*** Opening Page text ***
Nodes View

The Nodes view provides comprehensive node monitoring and management with visual resource utilization, state tracking, and SSH integration.

Nodes Demo

Nodes view showing resource usage, node states, and grouping capabilities

Overview

The Nodes view displays all compute nodes in your cluster with real-time resource usage visualization, state information, and administrative actions like drain/resume and SSH access.

Table Columns

Column	Description
Node Name	Node identifier
State	Color-coded node status
Partitions	Associated partition names
CPU Usage	Dual visual bar with allocated vs. actual usage
Memory Usage	Dual visual bar with allocated vs. actual usage
CPU Total	Total available CPUs
Memory Total	Total available memory
Features	Node feature tags
Reason	Drain reason or status message

Node States

Node states are color-coded for quick identification:

State	Color	Description
IDLE	Green	Available for work
ALLOCATED	Cyan	Fully assigned to jobs
MIXED	Yellow	Partially allocated
DOWN	Red	Unavailable/offline
DRAIN	Orange	Being drained
IDLE+DRAIN	Orange	Idle but draining
COMPLETING	Blue	Jobs completing
RESERVED	Magenta	Reserved

Resource Usage Visualization

CPU and Memory columns show dual-bar visualizations:


CPU: ████████░░░░░░░░ 8/16 (Load: 7.5)
*** Closing Page text ***
*** Opening Dataset content ***
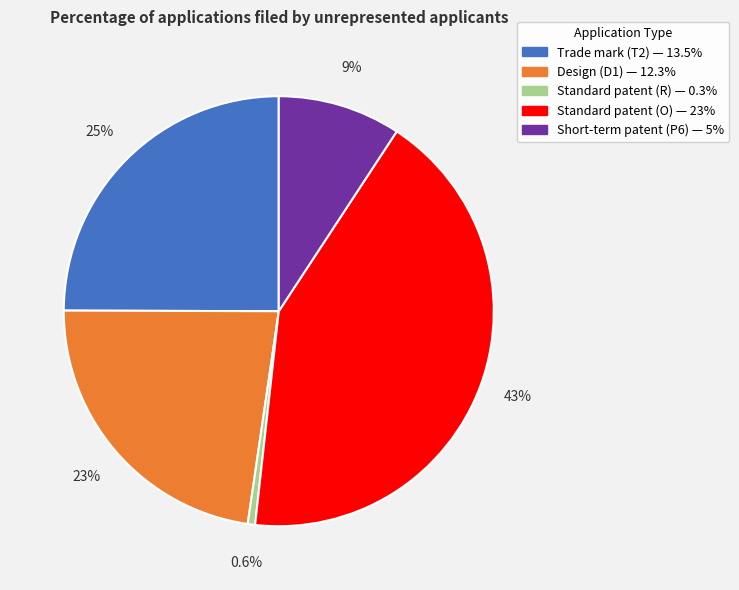

Is there a majority slice in this chart?

No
*** Closing Dataset content ***
### Exercise tasks
A - Extract from the Nodes view page the stretch from "The Nodes view provides" through "and SSH access.", copying it verbatim.
B - For each statement below, answer yes or no according to the Nodes view page, and quote the exact words from the Nodes view page that decide it.
(i) The Reason column holds a drain reason or a status message.
(ii) The CPU Usage column shows a single bar for actual usage only.
(iii) The Nodes view includes SSH access among its administrative actions.

### Results for the exercise
A -
The Nodes view provides comprehensive node monitoring and management with visual resource utilization, state tracking, and SSH integration.

Nodes Demo

Nodes view showing resource usage, node states, and grouping capabilities

Overview

The Nodes view displays all compute nodes in your cluster with real-time resource usage visualization, state information, and administrative actions like drain/resume and SSH access.

B -
(i) Yes: "Drain reason or status message"
(ii) No: "Dual visual bar with allocated vs. actual usage"
(iii) Yes: "administrative actions like drain/resume and SSH access"